Thirteen years ago, Uganda began plans to launch a compulsory public Social Health Insurance (SHI) scheme, and whether Uganda launches it this year, will depend on politics. Asuman Lukwago of the Ministry of Health says the scheme will start operating this year and they are in the final stages of drafting the law.

Under the National Health Insurance Bill 2007, which is still with the Ministry of Finance awaiting issuance of a certificate of financial implication, civil servants and formally employed Ugandans will be required to make mandatory contributions to a National Social Health Insurance (SHI) Scheme.

If, or when, the law is passed, an independent administrative body will be set up with a mandate to collect SHI contributions. Those already privately insured will either choose to be insured twice, or abandon private insurance since SHI will be mandatory.
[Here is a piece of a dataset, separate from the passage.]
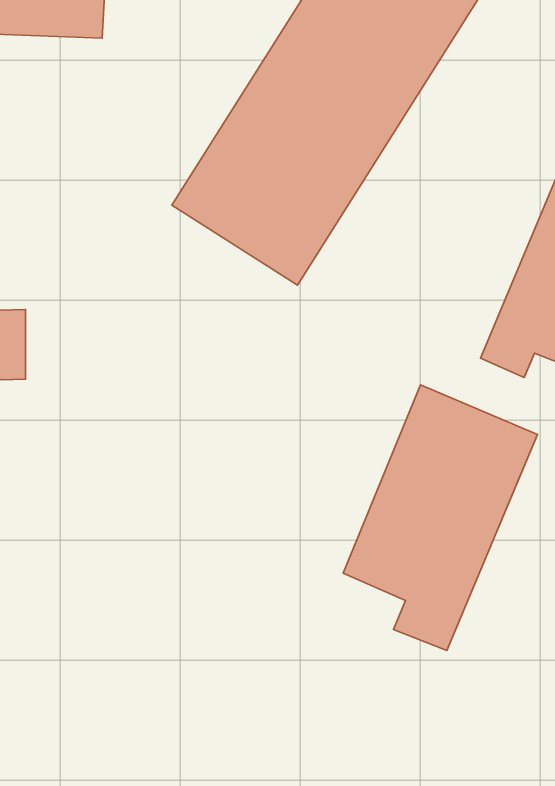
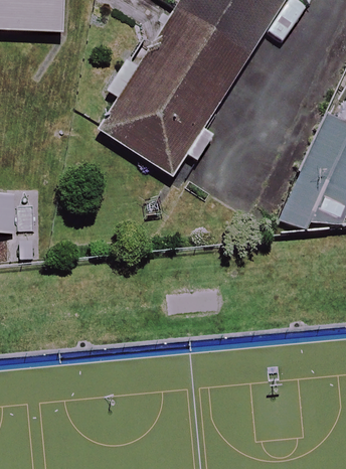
building: [343,385,538,651] -> none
The plan is to initially cover a 25% of the 34 million Ugandans, whereby employees are required to contribute 4% of their gross salary to which employers add 4% making the total contribution to the scheme 8%. That 25% is formally employed people.

The informally employed sector will be incorporated to the scheme later under the Community Health Insurance initiative.

There are 13 private providers of health insurance and less than 10% of the population has cover.

Many doubt that it will happen in 2015 as Uganda lacks the physical infrastructure to support it, with not enough hospitals or doctors, and poor availability of drugs.